If anything, I returned home more inspired than ever, and determined to become a better home chef. I developed a greater appreciation for the little farmer - the family that doesn't merely want to make a living. Like the boulangerie in Paris that prides itself on making the flakiest, most layered and most buttery croissant, I felt like I was introduced to farmers right here in the Midwest determined to provide us with the very best product that could be made available. And I can't wait to partake in my next Outstanding in the Field event. It might not be until next year, and perhaps my friends and I will visit some place farther away, maybe Oregon. But I can't wait. Note for those that don't care to travel that there are dinners in this area, including one tomorrow (Friday) night at City Farm (but I recommend a trip out of the city).

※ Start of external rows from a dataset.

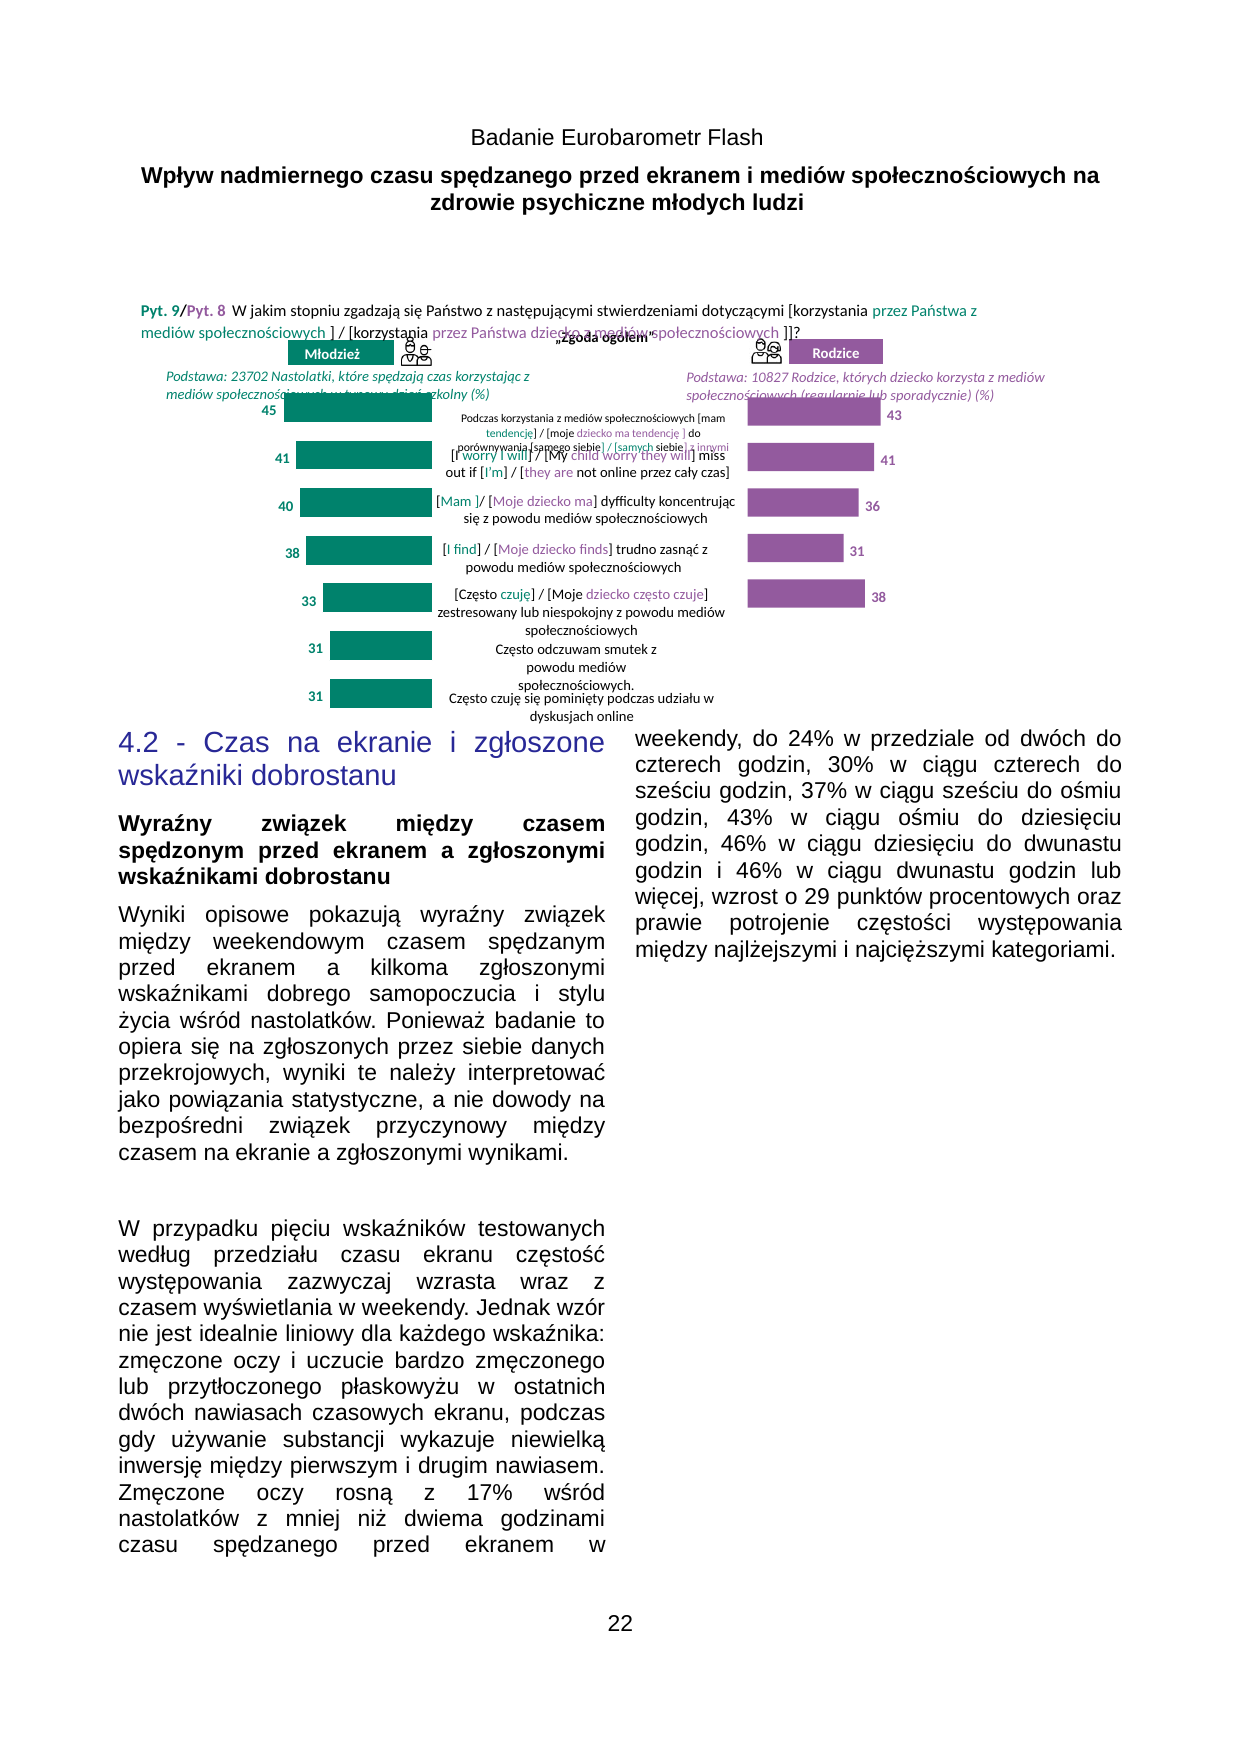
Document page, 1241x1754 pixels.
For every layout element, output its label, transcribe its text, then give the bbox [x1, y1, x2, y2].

picture [749, 334, 784, 368]
text W przypadku pięciu wskaźników testowanych według przedziału czasu ekranu częstość występowania zazwyczaj wzrasta wraz z czasem wyświetlania w weekendy. Jednak wzór nie jest idealnie liniowy dla każdego wskaźnika: zmęczone oczy i uczucie bardzo zmęczonego lub przytłoczonego płaskowyżu w ostatnich dwóch nawiasach czasowych ekranu, podczas gdy używanie substancji wykazuje niewielką inwersję między pierwszym i drugim nawiasem. Zmęczone oczy rosną z 17% wśród nastolatków z mniej niż dwiema godzinami czasu spędzanego przed ekranem w weekendy, do 24% w przedziale od dwóch do czterech godzin, 30% w ciągu czterech do sześciu godzin, 37% w ciągu sześciu do ośmiu godzin, 43% w ciągu ośmiu do dziesięciu godzin, 46% w ciągu dziesięciu do dwunastu godzin i 46% w ciągu dwunastu godzin lub więcej, wzrost o 29 punktów procentowych oraz prawie potrojenie częstości występowania między najlżejszymi i najcięższymi kategoriami. [635, 265, 1122, 962]
text W przypadku pięciu wskaźników testowanych według przedziału czasu ekranu częstość występowania zazwyczaj wzrasta wraz z czasem wyświetlania w weekendy. Jednak wzór nie jest idealnie liniowy dla każdego wskaźnika: zmęczone oczy i uczucie bardzo zmęczonego lub przytłoczonego płaskowyżu w ostatnich dwóch nawiasach czasowych ekranu, podczas gdy używanie substancji wykazuje niewielką inwersję między pierwszym i drugim nawiasem. Zmęczone oczy rosną z 17% wśród nastolatków z mniej niż dwiema godzinami czasu spędzanego przed ekranem w weekendy, do 24% w przedziale od dwóch do czterech godzin, 30% w ciągu czterech do sześciu godzin, 37% w ciągu sześciu do ośmiu godzin, 43% w ciągu ośmiu do dziesięciu godzin, 46% w ciągu dziesięciu do dwunastu godzin i 46% w ciągu dwunastu godzin lub więcej, wzrost o 29 punktów procentowych oraz prawie potrojenie częstości występowania między najlżejszymi i najcięższymi kategoriami. [118, 1215, 605, 1557]
subtitle 4.2 - Czas na ekranie i zgłoszone wskaźniki dobrostanu [118, 265, 605, 792]
text Wyraźny związek między czasem spędzonym przed ekranem a zgłoszonymi wskaźnikami dobrostanu [118, 810, 605, 889]
picture [399, 334, 435, 369]
text Wyniki opisowe pokazują wyraźny związek między weekendowym czasem spędzanym przed ekranem a kilkoma zgłoszonymi wskaźnikami dobrego samopoczucia i stylu życia wśród nastolatków. Ponieważ badanie to opiera się na zgłoszonych przez siebie danych przekrojowych, wyniki te należy interpretować jako powiązania statystyczne, a nie dowody na bezpośredni związek przyczynowy między czasem na ekranie a zgłoszonymi wynikami. [118, 901, 605, 1165]
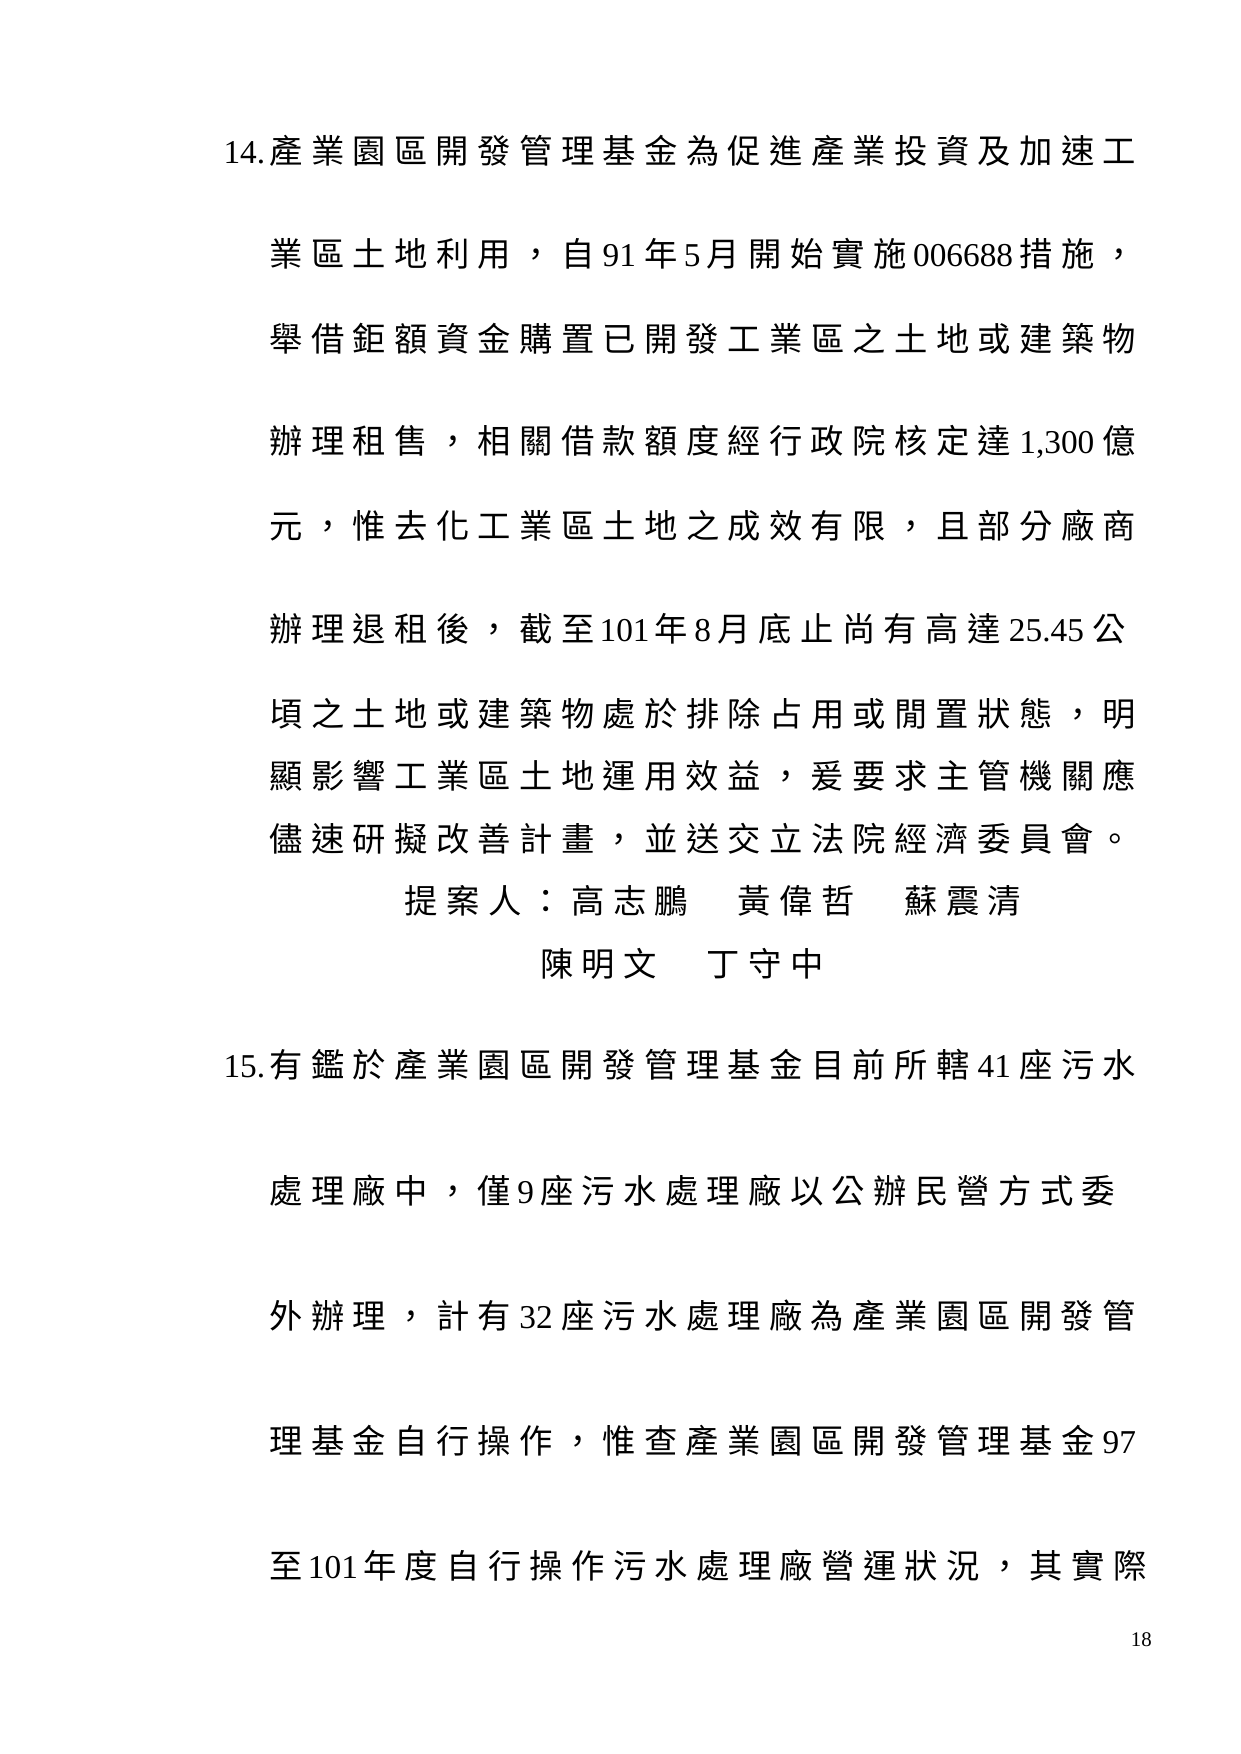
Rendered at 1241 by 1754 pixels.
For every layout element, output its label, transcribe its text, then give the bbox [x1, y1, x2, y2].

text 14.產業園區開發管理基金為促進產業投資及加速工業區土地利用，自91年5月開始實施006688措施，舉借鉅額資金購置已開發工業區之土地或建築物辦理租售，相關借款額度經行政院核定達1,300億元，惟去化工業區土地之成效有限，且部分廠商辦理退租後，截至101年8月底止尚有高達25.45公頃之土地或建築物處於排除占用或閒置狀態，明顯影響工業區土地運用效益，爰要求主管機關應儘速研擬改善計畫，並送交立法院經濟委員會。 [223, 108, 1150, 858]
text 15.有鑑於產業園區開發管理基金目前所轄41座污水處理廠中，僅9座污水處理廠以公辦民營方式委外辦理，計有32座污水處理廠為產業園區開發管理基金自行操作，惟查產業園區開發管理基金97至101年度自行操作污水處理廠營運狀況，其實際 [223, 983, 1150, 1608]
text 提案人：高志鵬 黃偉哲 蘇震清 陳明文 丁守中 [396, 858, 1081, 983]
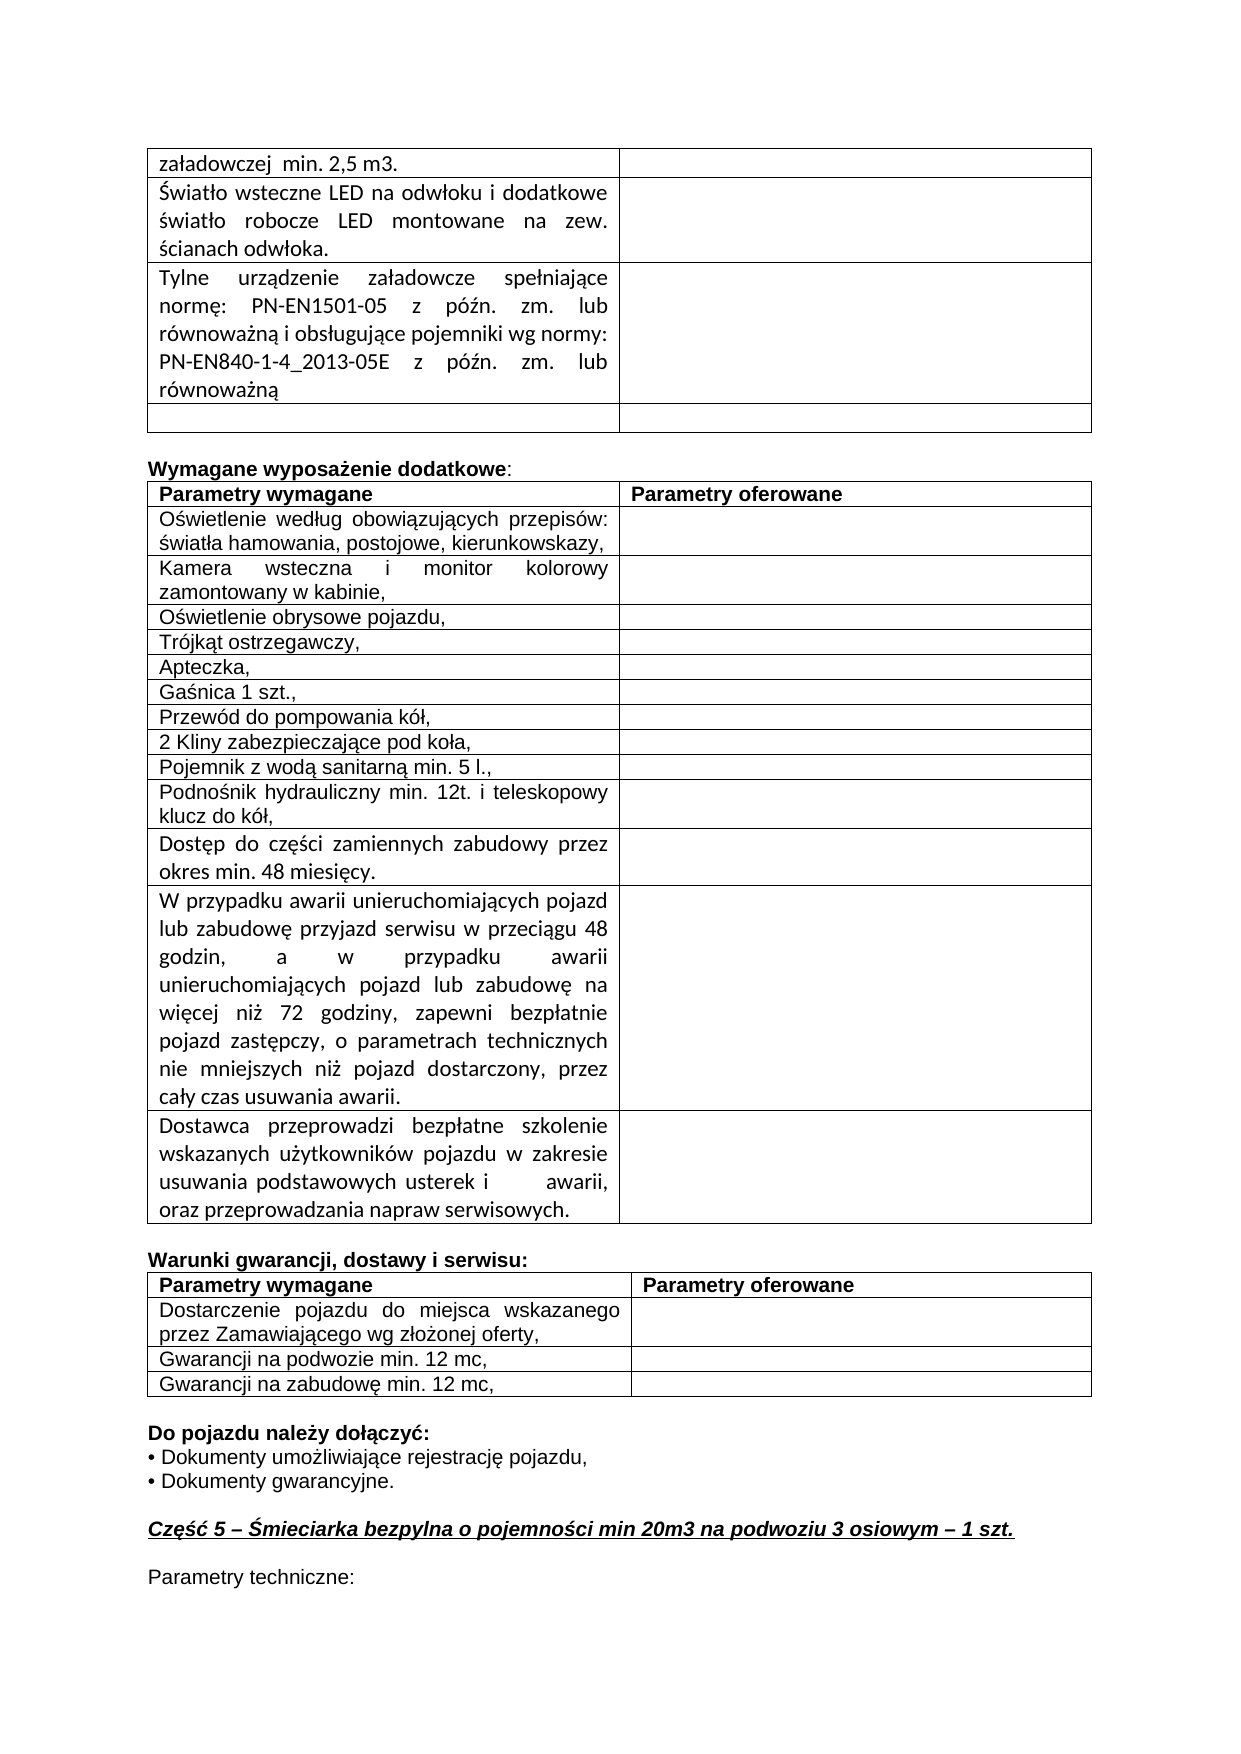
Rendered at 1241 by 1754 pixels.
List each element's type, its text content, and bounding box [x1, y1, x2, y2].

It didn't hurt that the Outstanding in the Field staff was extraordinary - delivering food at the same time to 160 people, explaining and pouring the wine pairings, delivering cold water bottles throughout the evening, ensuring that vegetarians were adequately fed and pleased, and smiling and enjoying it all the entire time. And if you check out their website and list of events, you'll notice that they really pair with truly great chefs, chefs you'll recognize as delivering a farm-to-table experience. But note that you really need to reserve early, really early, as these events typically sell out. Apparently, they had such huge demand for this Wisconsin event that they expanded it to satisfy those who were begging and pleading to be let in.
And for those of you that have heard of these events, that have considered attending, I urge you to give it a chance. Perhaps you'll also feel compelled to wax poetically upon your return. It was only a two-day trip, but the memories will last a very long time. Yes, the best dinner of my life.